Se existe uma religião, a minha é a música: Hermeto Pascoal em O Menino d’Olho d’Água
Entre tosses que viram percussão, copos d’água que se tornam instrumento e a sinfonia dos animais do sertão, o documentário O Menino d’Olho d’Água se propõe a muito mais do que contar a história de Hermeto Pascoal. Isso já valeria muito a pena de ser assistido, considerando que a história em si é ótima, mas a obra dirigida por Carolina Sá e Lírio Ferreira entende que isso o limitaria, e faz mais pela figura que retrata ao não tentar decifrar o “bruxo” passo a passo, nem enquadrá-lo em escolas ou movimentos. Prefere o caminho mais sincero, aquele que o próprio Hermeto indicaria: no lugar de explicar, sentir.

Distanciando-se do formato convencional de biografias audiovisuais — em especial as musicais, em que o período pré-fama ganha destaque por revelar o primeiro contato com a música, reverberando a mensagem “dali adiante, tudo mudou”, e com os anos de sucesso sendo reduzidos ao impacto cultural muitas vezes subjetivo —, o filme parte da liberdade criativa que sempre guiou o multi-instrumentista alagoano para construir uma narrativa igualmente livre, fragmentada em três tempos: o presente performático de Hermeto, seu passado em Olho d’Água Grande, no interior de Alagoas, e os bastidores atemporais do processo criativo. É um todo fascinante que cabe na simplicidade e grandiloquência de uma de suas frases: “a música sou eu, eu sou a música.”

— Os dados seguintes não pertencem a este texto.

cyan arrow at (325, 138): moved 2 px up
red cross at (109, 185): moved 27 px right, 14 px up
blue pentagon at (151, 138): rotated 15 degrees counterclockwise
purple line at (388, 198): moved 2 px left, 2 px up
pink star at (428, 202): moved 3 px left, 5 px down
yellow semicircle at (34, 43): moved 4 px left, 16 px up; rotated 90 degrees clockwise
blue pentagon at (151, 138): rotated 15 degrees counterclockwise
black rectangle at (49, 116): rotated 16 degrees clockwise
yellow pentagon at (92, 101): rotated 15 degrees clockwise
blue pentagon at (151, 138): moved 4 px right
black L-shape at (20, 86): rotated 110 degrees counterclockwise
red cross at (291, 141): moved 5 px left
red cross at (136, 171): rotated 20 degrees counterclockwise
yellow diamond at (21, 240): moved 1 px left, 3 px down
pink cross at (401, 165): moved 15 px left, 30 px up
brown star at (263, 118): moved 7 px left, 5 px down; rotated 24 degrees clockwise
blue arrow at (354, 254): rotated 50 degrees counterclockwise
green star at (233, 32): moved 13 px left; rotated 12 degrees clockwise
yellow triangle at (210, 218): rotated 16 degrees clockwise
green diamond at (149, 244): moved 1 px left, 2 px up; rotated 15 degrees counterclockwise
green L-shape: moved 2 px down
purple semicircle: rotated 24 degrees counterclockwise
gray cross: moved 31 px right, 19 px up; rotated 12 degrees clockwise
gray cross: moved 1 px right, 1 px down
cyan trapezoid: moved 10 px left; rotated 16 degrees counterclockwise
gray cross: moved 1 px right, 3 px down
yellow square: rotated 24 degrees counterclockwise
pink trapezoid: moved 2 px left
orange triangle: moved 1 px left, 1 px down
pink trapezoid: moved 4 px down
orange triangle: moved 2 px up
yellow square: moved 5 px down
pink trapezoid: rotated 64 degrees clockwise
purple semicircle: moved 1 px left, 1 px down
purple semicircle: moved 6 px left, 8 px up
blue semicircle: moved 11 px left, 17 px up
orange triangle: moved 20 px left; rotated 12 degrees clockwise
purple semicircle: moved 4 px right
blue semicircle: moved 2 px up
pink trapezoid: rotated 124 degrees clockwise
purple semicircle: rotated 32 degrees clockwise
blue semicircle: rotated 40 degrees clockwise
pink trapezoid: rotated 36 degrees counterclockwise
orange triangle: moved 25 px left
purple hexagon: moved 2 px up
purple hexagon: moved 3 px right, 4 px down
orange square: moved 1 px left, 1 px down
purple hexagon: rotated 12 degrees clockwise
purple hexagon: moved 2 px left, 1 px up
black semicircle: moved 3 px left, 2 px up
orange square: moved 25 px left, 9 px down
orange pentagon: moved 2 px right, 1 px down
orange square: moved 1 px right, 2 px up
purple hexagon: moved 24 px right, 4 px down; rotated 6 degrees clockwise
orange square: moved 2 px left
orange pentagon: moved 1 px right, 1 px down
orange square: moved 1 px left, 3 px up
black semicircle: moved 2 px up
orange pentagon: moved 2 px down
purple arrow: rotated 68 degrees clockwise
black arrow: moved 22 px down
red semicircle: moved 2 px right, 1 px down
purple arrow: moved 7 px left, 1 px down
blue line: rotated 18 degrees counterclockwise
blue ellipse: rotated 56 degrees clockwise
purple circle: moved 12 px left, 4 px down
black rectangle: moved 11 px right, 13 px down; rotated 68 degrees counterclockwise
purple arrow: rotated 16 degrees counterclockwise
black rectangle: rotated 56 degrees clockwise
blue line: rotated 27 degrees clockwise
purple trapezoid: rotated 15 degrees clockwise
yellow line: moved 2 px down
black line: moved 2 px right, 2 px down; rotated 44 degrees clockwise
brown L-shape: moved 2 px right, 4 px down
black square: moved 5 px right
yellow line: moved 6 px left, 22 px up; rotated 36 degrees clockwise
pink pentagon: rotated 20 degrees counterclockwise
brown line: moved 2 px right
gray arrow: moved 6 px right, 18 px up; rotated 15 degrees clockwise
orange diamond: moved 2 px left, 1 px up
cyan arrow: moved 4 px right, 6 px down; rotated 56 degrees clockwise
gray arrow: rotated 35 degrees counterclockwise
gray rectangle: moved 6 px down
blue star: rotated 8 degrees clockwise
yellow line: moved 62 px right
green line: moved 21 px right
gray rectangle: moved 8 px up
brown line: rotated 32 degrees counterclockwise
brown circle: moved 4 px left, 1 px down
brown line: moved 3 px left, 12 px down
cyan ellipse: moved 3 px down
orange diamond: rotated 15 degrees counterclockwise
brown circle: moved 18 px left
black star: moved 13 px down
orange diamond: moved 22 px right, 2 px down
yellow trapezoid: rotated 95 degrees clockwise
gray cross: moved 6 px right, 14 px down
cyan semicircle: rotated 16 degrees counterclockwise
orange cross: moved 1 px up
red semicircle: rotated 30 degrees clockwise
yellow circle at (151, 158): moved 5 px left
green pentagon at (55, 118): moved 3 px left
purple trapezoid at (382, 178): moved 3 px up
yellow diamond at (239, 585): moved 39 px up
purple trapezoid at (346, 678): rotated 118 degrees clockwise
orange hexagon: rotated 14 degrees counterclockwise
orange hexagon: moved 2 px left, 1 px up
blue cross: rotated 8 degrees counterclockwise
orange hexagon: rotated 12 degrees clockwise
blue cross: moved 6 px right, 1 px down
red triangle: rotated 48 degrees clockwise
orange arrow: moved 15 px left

O Menino d’Olho d’Água, disponível no Canal Curta!, não deixa de se agachar por sobre as origens de uma musicalidade intuitiva e radical. Mas dá a essa origem um ar quase etéreo. O filme começa com Hermeto tocando flauta dentro de um lago e esse gesto sintetiza o espírito do que veremos dali adiante — com toda a ênfase no “espírito.” A água deixa de ser apenas elemento cênico para tornar-se som, corpo e partitura. E tudo que o cerca, da boiada ao ronco noturno, é matéria-prima musical. O que circunda Hermeto vira sonância e, por isso, ele e sua música se confundem com o mundo. O mundo toca Hermeto, e Hermeto devolve em música. É uma relação íntima que emociona.
Ao costurar imagens de arquivo, apresentações recentes e depoimentos íntimos, o documentário revela mais pelas margens do que pelo centro. Quem se permitir flutuar pelas nascentes de por onde corre a música de Hermeto, encontrará um filme que ecoa sua própria lógica: nada aqui é linear, tudo é pulsação.
Nascido em 1936, Hermeto cresceu afastado das atividades agrícolas da família por conta do albinismo. Em vez da típica vida na roça, então, ele se pôs a descobrir e a fazer amizade com os sons do mato: o coaxar dos sapos, os assobios dos passarinhos, a sinfonia viva das matas de Alagoas. Ali se formou o ouvido que transformaria tudo em música. “Meu professor foi o universo”, diz ele. Assim, o mundo era sua escola, seu cotidiano, seu caderno de música levado a tiracolo.
Mas, em casa, o ambiente também era musical. O pai e o irmão tocavam acordeão; a mãe era cantora de coral. Esse incentivo decerto foi importante. Mas é no modo como ele transgride convenções, e ouve música onde os outros escutam apenas ruído, que sua grandeza se revela. Ao longo de sua trajetória — que inclui parcerias com ninguém mais ninguém menos que Miles Davis e uma carreira solo marcada por inovação —, Hermeto nunca se curvou a padrões. Sua música é selvagem, espontânea, profundamente brasileira e, ao mesmo tempo, universal. Ela parece vir de uma camada pouco explorada por outros artistas, algo vindo de um lugar mais elementar.
Aos 88 anos, Hermeto segue ativo. Em 2024, lançou Pra Você, Ilza, álbum dedicado à sua companheira de quase cinco décadas. Com ele, ganhou o Grammy Latino de Melhor Álbum de Jazz. É um trabalho que reafirma que, mesmo após décadas de invenção, Hermeto continua compondo como quando andava de ônibus nos anos 1970, repetindo as melodias que surgiam em sua cabeça para não perdê-las antes de chegar ao destino.
O Menino d’Olho d’Água não é sobre a história do músico, é sobre sua natureza. É sobre um artista que nunca separou som de vida, música de corpo, técnica de intuição. É um filme que, como ele, prefere o risco à fórmula. E que nos lembra que certos mistérios não foram feitos para serem explicados, mas ouvidos.